STAC Sprint #8 took place last week at Element 84’s office in Philadelphia. This sprint focused on identifying and rectifying some STAC edge case issues, creating tutorials and educational materials, driving STAC and STAC API extensions to updated versions, and a healthy discussion about using vector data in the STAC ecosystem.
Matthias Mohr identified a discrepancy in how STAC references data in multi-dimensional datasets. Different disciplines use different terminology to talk about the same issue. Terms like “Bands,” “Channels,” and “Layers” are used interchangeably when referencing discrete slices of data in multi-dimensional datasets. The discussion centred around reconciling these terms in the STAC specification and extensions. Initially, eo:bands was introduced to describe the spectral characteristics of a band. However, this approach failed to capture other datasets with multi-dimensions, like climate data. As a result, raster:bands was proposed to cater to raster bands or layers in general.
The result of extensive discussions led to ‘bands’ being a new field in common metadata. This replaces eo:bands and raster:bands. The fields data_type, nodata, statistics, and unit have also been added to common metadata.

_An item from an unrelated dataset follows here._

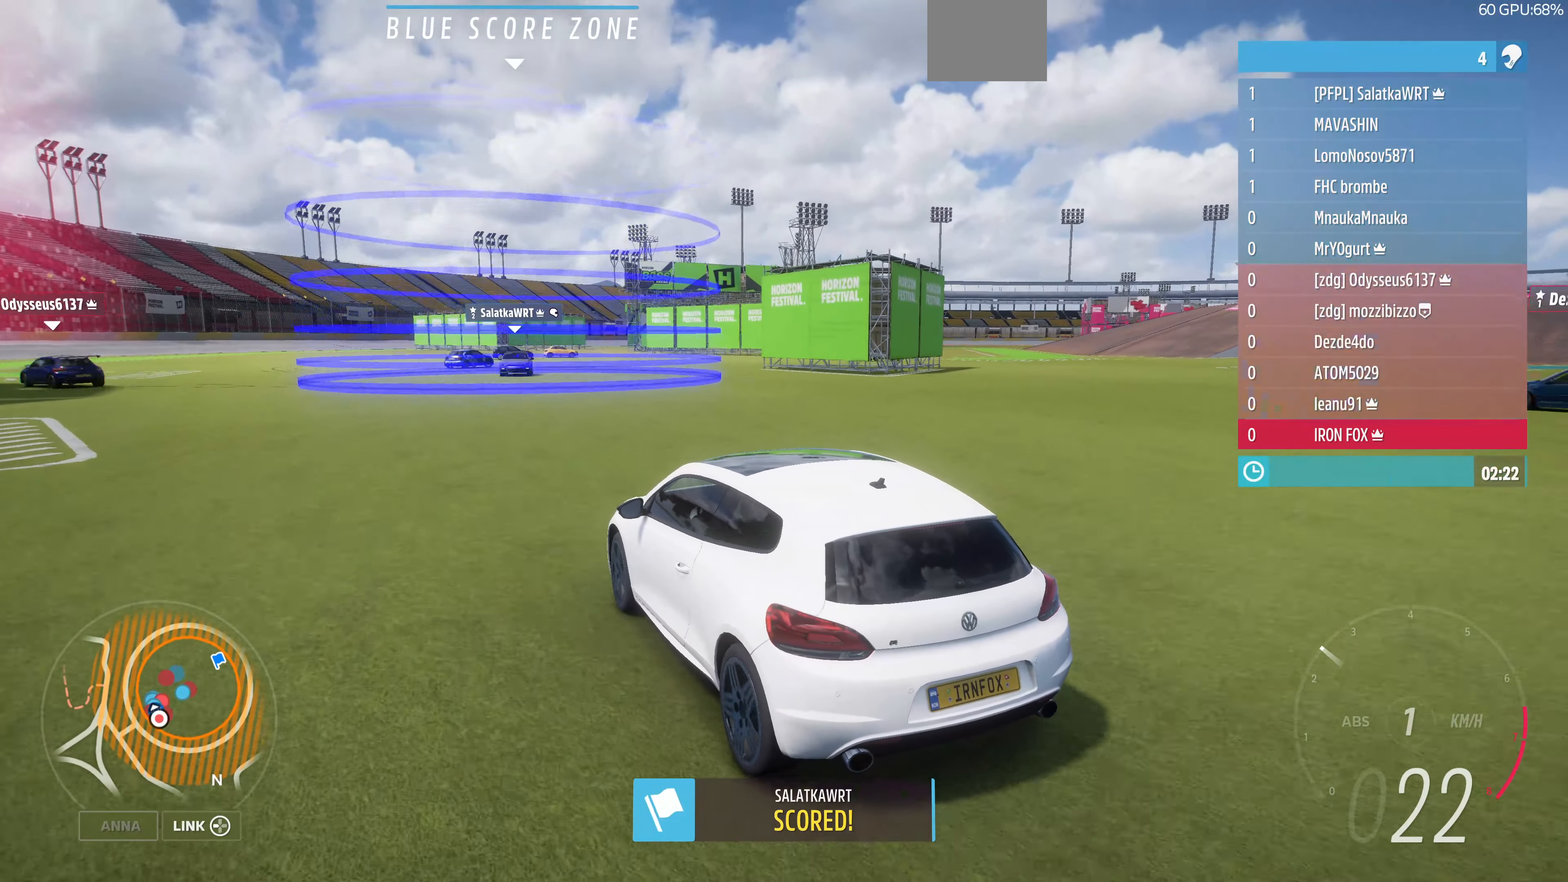
{"buttons": [], "left_stick": "up-right", "right_stick": "up", "events": [[33, "R2", "up"], [200, "left_stick", "up-right"]]}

At the same time the STAC sprint was happening, OGC members were meeting in Singapore for their annual conference. Both events over the same week provided ample reason to discuss the legacy of STAC and its connection to the OGC API suite of standards. STAC and STAC-API were presented to OGC members as Community Standards for OGC adoption. STAC is based on OGC API – Features and is implemented by large and small corporations and governments. Having OGC endorse STAC means its membership can more easily follow FAIR data practices and align with the needs of the broader geospatial community.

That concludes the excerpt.